By Alice Scott

Bleach On A Picasso

Suggest to Michel Roux Jr that Le Gavroche needs a rebrand and I expect he’d look at you as if you’d suggested pouring bleach onto a Picasso. I imagine that most of Britain would look at you in a similar way. Le Gavroche is a British institution, ironically championed for its unwavering commitment to classically rich French haute cuisine. It has had the same style of decor, colour palette, logo and even souffle since its inception, but to update these brand pillars would be to loose the very heart of this restaurant’s magic: It’s consistency for excellence and rich history which is synonymous with Britain’s fine dining coming of age.

So, when Michel Roux Jr became Chef de Cuisine in 1991, he was bequeathed an heirloom. I ask Michel what changes he has allowed himself to make:

“Our dishes are much lighter than they might have been when Le Gavoche first opened. We still love our cream and butter, but not as much as the old man does! We’ve also dropped our Jackets and Ties rule.”
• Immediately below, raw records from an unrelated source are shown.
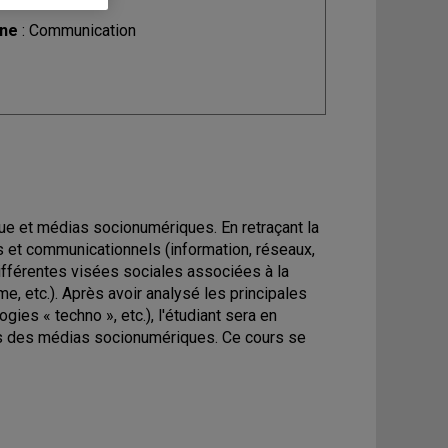
ine
: Communication
que et médias socionumériques. En retraçant la
 et communicationnels (information, réseaux,
 différentes visées sociales associées à la
, etc.). Après avoir analysé les principales
ies « techno », etc.), l'étudiant sera en
es des médias socionumériques. Ce cours se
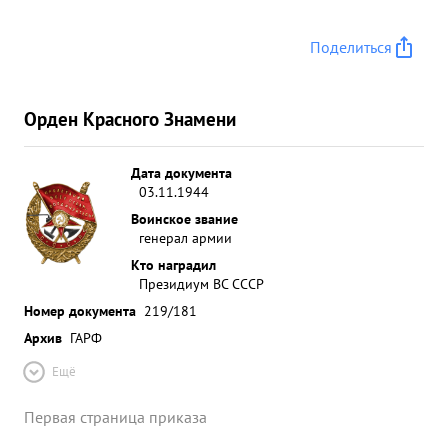
Поделиться
Орден Красного Знамени
Дата документа
03.11.1944
Воинское звание
генерал армии
Кто наградил
Президиум ВС СССР
Номер документа
219/181
Архив
ГАРФ
Ещё
Первая страница приказа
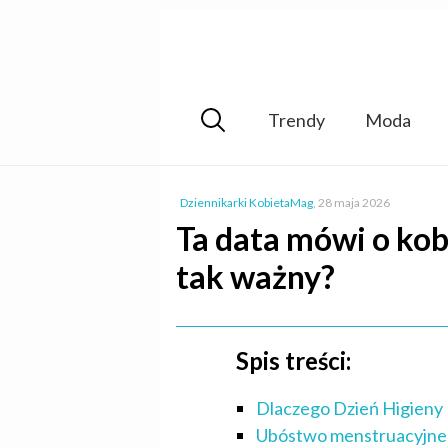
Trendy
Moda
Dziennikarki KobietaMag
,
28 maja 2026
Ta data mówi o kobi
tak ważny?
Spis treści:
Dlaczego Dzień Higieny
Ubóstwo menstruacyjne: 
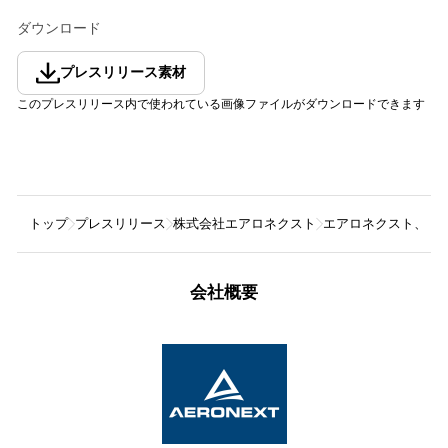
ダウンロード
プレスリリース素材
このプレスリリース内で使われている画像ファイルがダウンロードできます
トップ
プレスリリース
株式会社エアロネクスト
エアロネクスト、小
会社概要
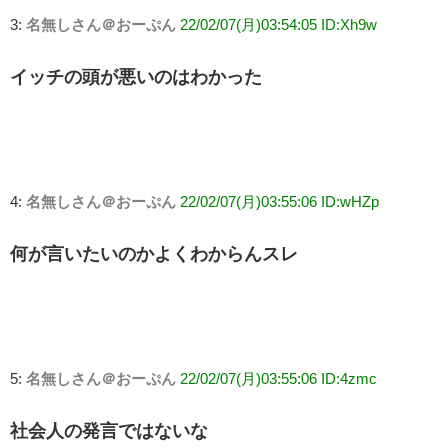
3:
名無しさん＠おーぷん
22/02/07(月)03:54:05 ID:Xh9w
イッチの頭が悪いのはわかった
4:
名無しさん＠おーぷん
22/02/07(月)03:55:06 ID:wHZp
何が言いたいのかよくわからんスレ
5:
名無しさん＠おーぷん
22/02/07(月)03:55:06 ID:4zmc
社会人の発言ではないな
Michel Roux Jr outside Le Gavroche
Michel Roux Jr in the kitchens of Le Gavroche

photography Issy Crocker

So, less butter and fewer ties; seemingly inconsequential changes that substantially rocked the boat for regulars. For us, Michel’s art lies in his ability to withstand the shifts of time. The very heart of the brand has remained unchanged; I ask Michel how he defines it:

“It represents classic, fine, French cookery. It is elegance and luxury and comfort and that’s always how my father wanted it to be. Outside of the food, what Le Gavroche is so well-known for is the service. The idea of friendly, warm and superb service is something that was, and still is, absolutely integral to Le Gavroche.”

With its deep rooted core values, I ask how this commitment to elegance, luxury and comfort materialises in terms of the restaurant’s interiors. It seems like a place where time has stood still, like the pristine furnishings would have a culture shock if they stepped out onto Oxford Street today. A very deliberate choice, as Michel explains:

“We want le Gavroche to be familiar to our very many returning guests, and to retain its classic feel, so although the restaurant is regularly refurbished, and we have modernised the kitchen completely, we keep to the same decorative style and colour palette.”

Similarly, the kitchen boasts favourites from across the years; after all, great food will always be great food. The indomitable Soufflé Suissesse has stood proud for these 50+ years (AA Gill’s “one of the best things you can eat”), but has been joined by other triumphs of French cuisine:

“It is vitally important that the food at Le Gavroche remains at the forefront of French cuisine. Le Gavroche has always set the standards that other restaurants aspire to.”

Michel Roux Junior at Le Gavroche

photography Issy Crocker

Michel’s career at Le Gavroche demonstrates his commitment to keeping the family business true to its original intention. It is a brand model that has withstood the tests of time and Michel explains why it’s been the obvious decision to rebuff trends:

“We’re incredibly proud of being true to our roots. There is still a place for our style of restaurant, and we don’t intend to change who we are. I’ve never believed in following trends as trends pass and what withstands is real identity.”

It cannot be copied, not even by Michel himself, whose other ventures all hold their own unique characters. He asserts that he has just one core incentive:

“I’m always looking at ways to get people excited about food! That’s the only principle I stick to.”

Just as well. We can’t imagine Tottenham Stadium’s restaurants On Four with 1960s fit-outs.